- Location: South Australia
- Nearest city: Hindmarsh Island
- Coordinates: 35°31′18″S 138°54′07″E﻿ / ﻿35.5218°S 138.9020°E
- Area: 1.058 km^{2} (0.408 sq mi)
- Established: 21 March 2017
- Governing body: Department for Environment and Water

= Lawari Conservation Park =

Protected area in South Australia

Lawari Conservation Park is a protected area in the Australian state of South Australia in the gazetted locality of Hindmarsh Island located at the eastern end of the island of the same name.

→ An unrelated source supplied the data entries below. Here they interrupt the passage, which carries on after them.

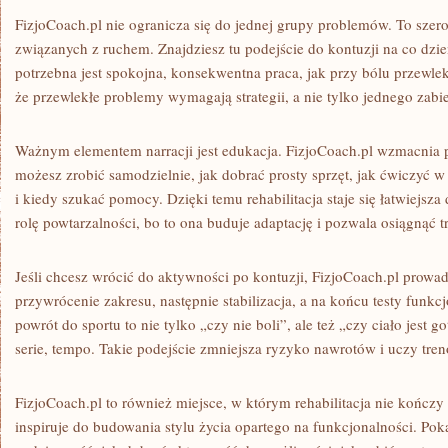
FizjoCoach.pl nie ogranicza się do jednej grupy problemów. To sz
związanych z ruchem. Znajdziesz tu podejście do kontuzji na co dzień
potrzebna jest spokojna, konsekwentna praca, jak przy bólu przewl
że przewlekłe problemy wymagają strategii, a nie tylko jednego zabi
Ważnym elementem narracji jest edukacja. FizjoCoach.pl wzmacnia 
możesz zrobić samodzielnie, jak dobrać prosty sprzęt, jak ćwiczyć
i kiedy szukać pomocy. Dzięki temu rehabilitacja staje się łatwiejsza
rolę powtarzalności, bo to ona buduje adaptację i pozwala osiągnąć tr
Jeśli chcesz wrócić do aktywności po kontuzji, FizjoCoach.pl prowad
przywrócenie zakresu, następnie stabilizacja, a na końcu testy funkc
powrót do sportu to nie tylko „czy nie boli”, ale też „czy ciało jest
serie, tempo. Takie podejście zmniejsza ryzyko nawrotów i uczy tre
FizjoCoach.pl to również miejsce, w którym rehabilitacja nie kończy 
inspiruje do budowania stylu życia opartego na funkcjonalności. Pok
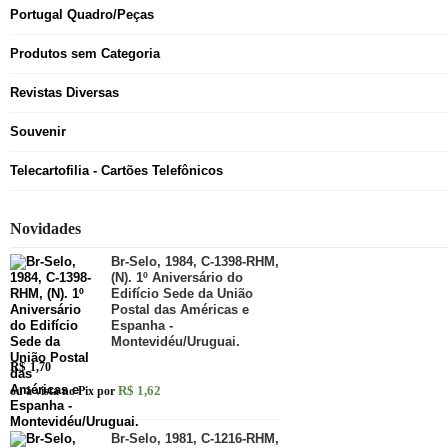
Portugal Quadro/Peças
Produtos sem Categoria
Revistas Diversas
Souvenir
Telecartofilia - Cartões Telefônicos
Novidades
Br-Selo, 1984, C-1398-RHM,
(N). 1º Aniversário do
Edifício Sede da União
Postal das Américas e
Espanha -
Montevidéu/Uruguai.
R$
1,70
R$ 1,62
ou à vista no Pix por
Br-Selo, 1981, C-1216-RHM,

It was proclaimed under the National Parks and Wildlife Act 1972 on 21 March 2017 in respect to a number of parcels of land in the cadastral unit of the Hundred of Nangkita at the eastern end of Hindmarsh Island. The conservation park consists of “two former grazing properties purchased with assistance” from the Australian government's National Reserve System in 2001 originally for the purpose of extending the Coorong National Park onto Hindmarsh Island. As of April 2017, it covered an area of 1.058 km2.

An announcement made on 19 April 2017 by Ian Hunter, the Minister for Sustainability, Environment & Conservation in the South Australian government described the conservation park as follows: South Australia has proclaimed a new 1058-hectare conservation park at the eastern end of Hindmarsh Island, within an area of wetlands that support many threatened fish and water bird species. … The Lawari Conservation Park supports three native fauna species of national conservation significance, and a further 30 fauna and one flora species at the state level, including the Far Eastern Curlew and Cape Barren Goose.

The conservation park is located within the boundaries of the Ramsar site known as the Coorong and Lakes Alexandrina and Albert Wetland and shares a boundary with the Coorong National Park on its south-eastern side.

The conservation park is classified as an IUCN Category III protected area.